I think the general attitude in hospitals is that you work with your case manager to decide when you are OK to go home. I suspect you would be on a locked ward but this doesn't mean you are going to be locked up and they will throw away the key! The staff need to know who is coming and going - or else why be there to be safe in the first place. The people who came back to the partial program from the hospital still had thoughts about suicide but felt in less imminent danger of doing anything to themselves. You'll only be there until you feel safer.

It sounds like your husband realises you're struggling. Have you talked to him about it? Your family just want to keep you safe, but I can understand you wanting to be alone.

I'd strongly encourage you to go see your therapist as soon as you can. It's great that he's realised the gravity of the situation and will see you sooner. Would it help if you just talked about how you feel right now and not about all the stuff that caused it? I imagine just telling him about your struggle to go on will help you emotionally. If you decide not to go in the hospital he may be able to see you more often to keep you afloat. Maybe just being there with him will help.

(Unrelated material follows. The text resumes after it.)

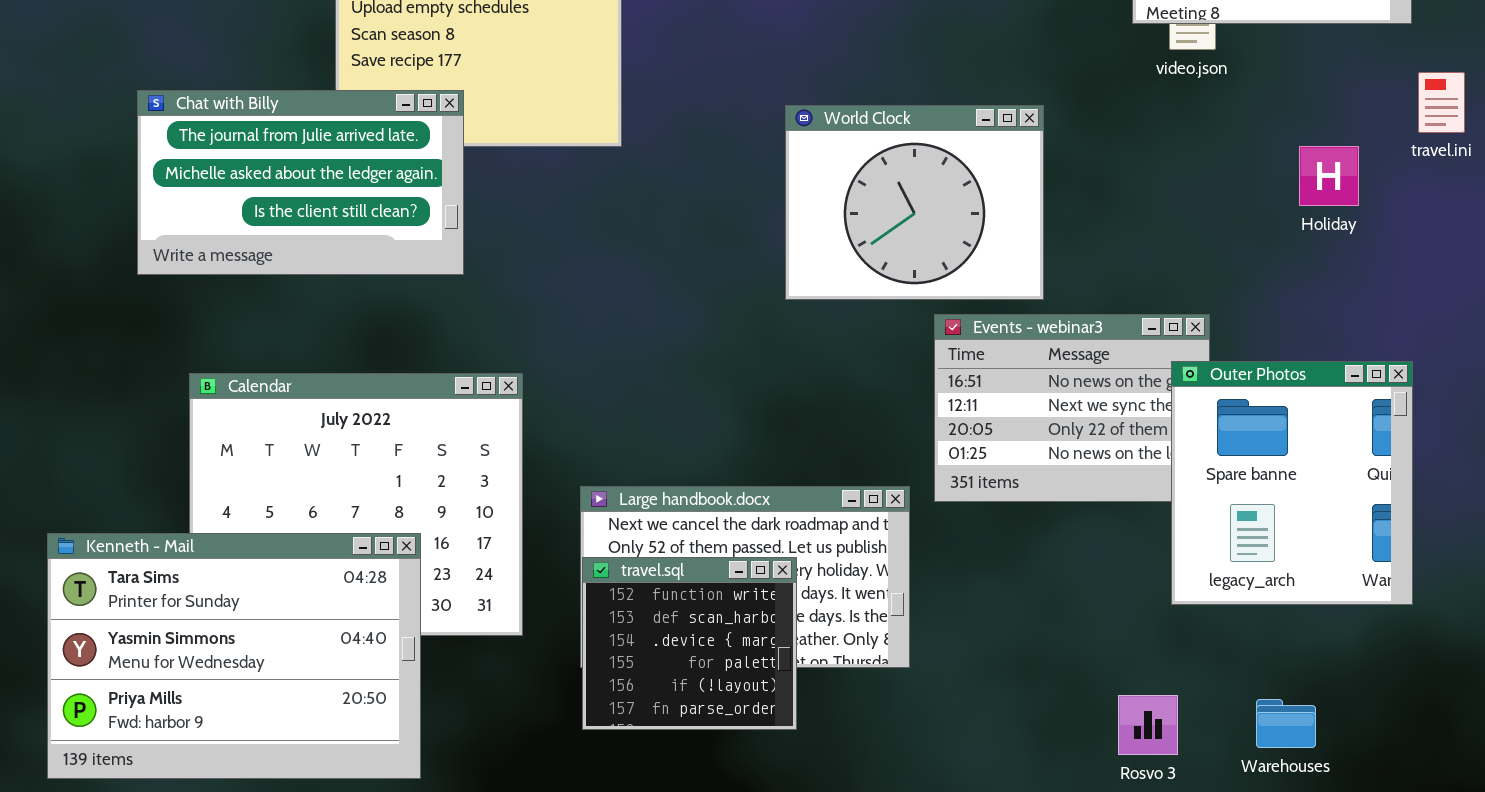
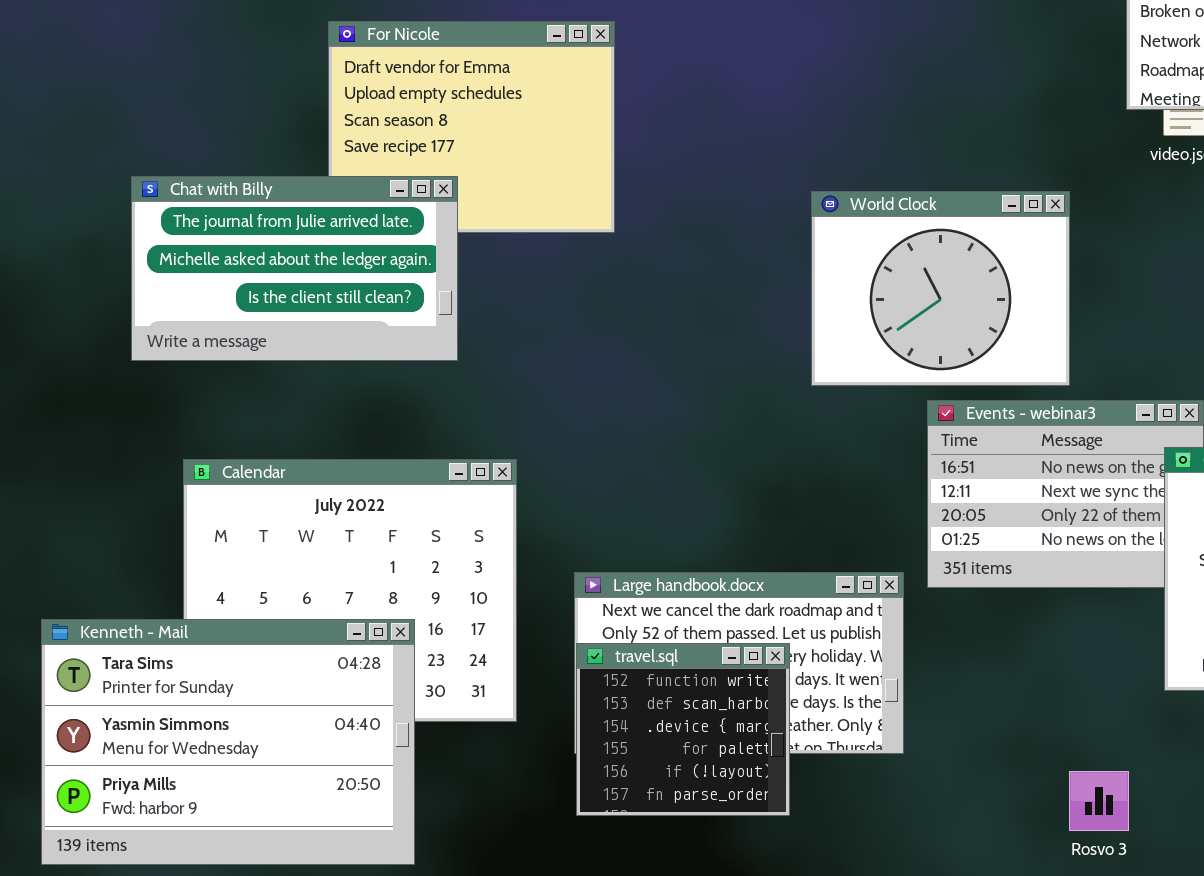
World Clock: [785,105,1044,300] -> [811,191,1070,386], moved
Rosvo 3: [1118,695,1178,755] -> [1069,771,1129,831], moved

I think alot of people here feel like that " I don't want to live, but am afraid to die". I'm afraid to die, and when I really acknowledge it I know it would destroy my parents and my sister if I killed myself. One of my friends said she couldn't see the point in working or doing anything in life because there's no point in living. My reponse was that if she couldn't kill herself, then she at least needed to be earning money or life would be far more unbearable. The moral of this story is that, harsh though it sounds, if you are alive right now you need to find a way to make it more comfortable (without the danger of killing yourself with vicodin!) It seems to me that getting support from your therapist and/or a hospital would be the way to go. What do you think?